• **DATA IN THIS EXERCISE**:
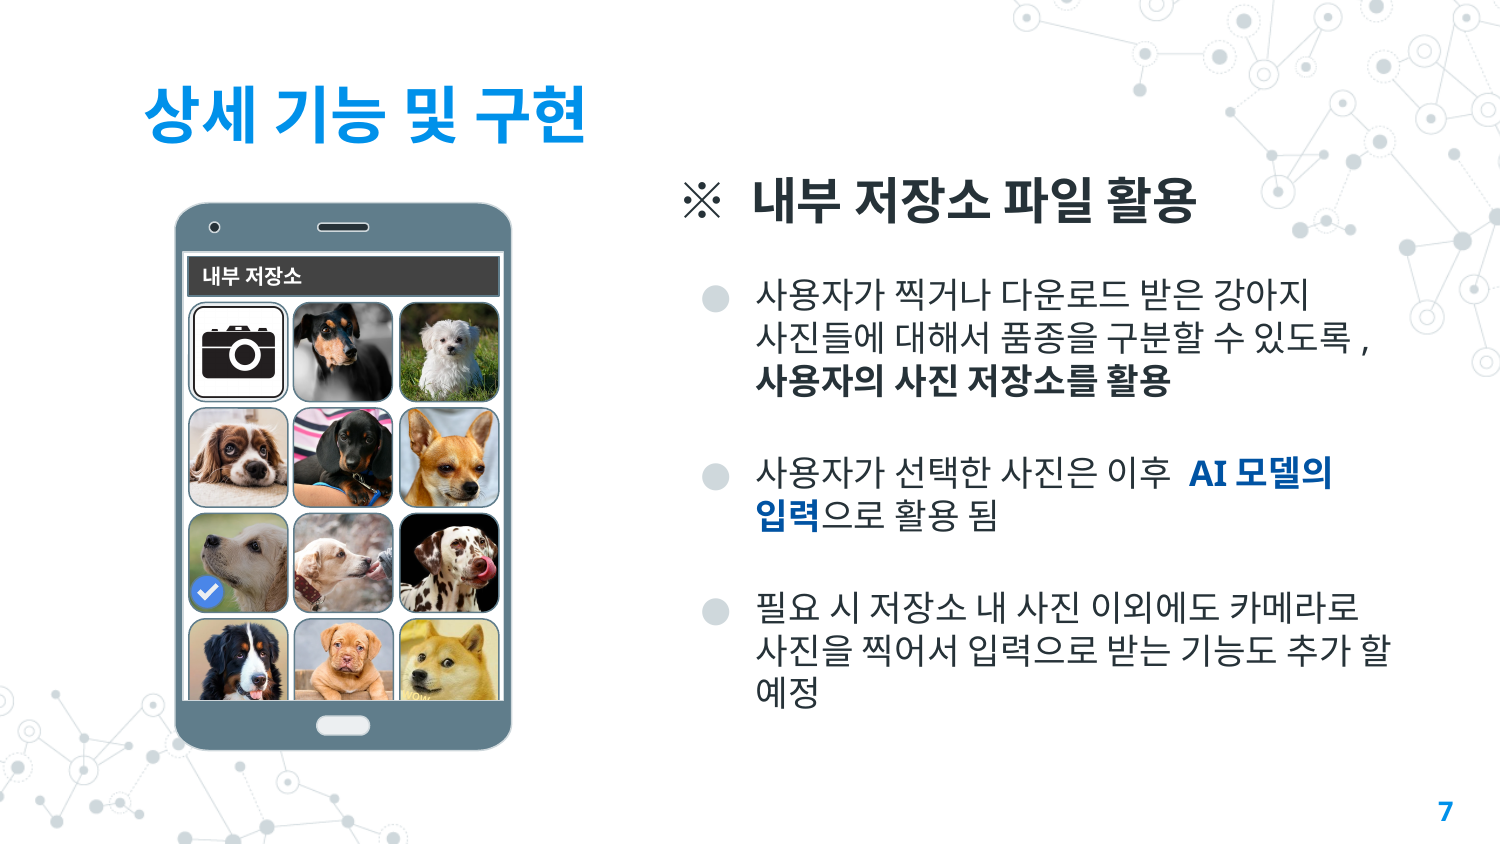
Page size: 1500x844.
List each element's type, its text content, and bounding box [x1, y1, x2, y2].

picture [0, 0, 1500, 844]
list ※ 내부 저장소 파일 활용 [662, 154, 1406, 260]
slide_number 7 [1378, 779, 1469, 844]
title 상세 기능 및 구현 [128, 50, 1372, 166]
list 사용자가 찍거나 다운로드 받은 강아지 사진들에 대해서 품종을 구분할 수 있도록, 사용자의 사진 저장소를 활용 사용자가 선택한 사진은 이후 AI모델의 입력으로 활용 됨 필요 시 저장소 내 사진 이외에도 카메라로 사진을 찍어서 입력으로 받는 기능도 추가 할 예정 [665, 258, 1424, 788]
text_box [174, 202, 512, 751]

• **TASK PROMPT**: The expected result is every record above, word for word, with no pictures in it.

• **WORKED SOLUTION**:
Page size: 1500x844.
List each element's type, its text content, and bounding box [x1, y1, x2, y2].

picture [0, 0, 1500, 844]
list ※ 내부 저장소 파일 활용 [662, 154, 1406, 260]
slide_number 7 [1378, 779, 1469, 844]
title 상세 기능 및 구현 [128, 50, 1372, 166]
list 사용자가 찍거나 다운로드 받은 강아지 사진들에 대해서 품종을 구분할 수 있도록, 사용자의 사진 저장소를 활용 사용자가 선택한 사진은 이후 AI모델의 입력으로 활용 됨 필요 시 저장소 내 사진 이외에도 카메라로 사진을 찍어서 입력으로 받는 기능도 추가 할 예정 [665, 258, 1424, 788]
text_box [174, 202, 512, 751]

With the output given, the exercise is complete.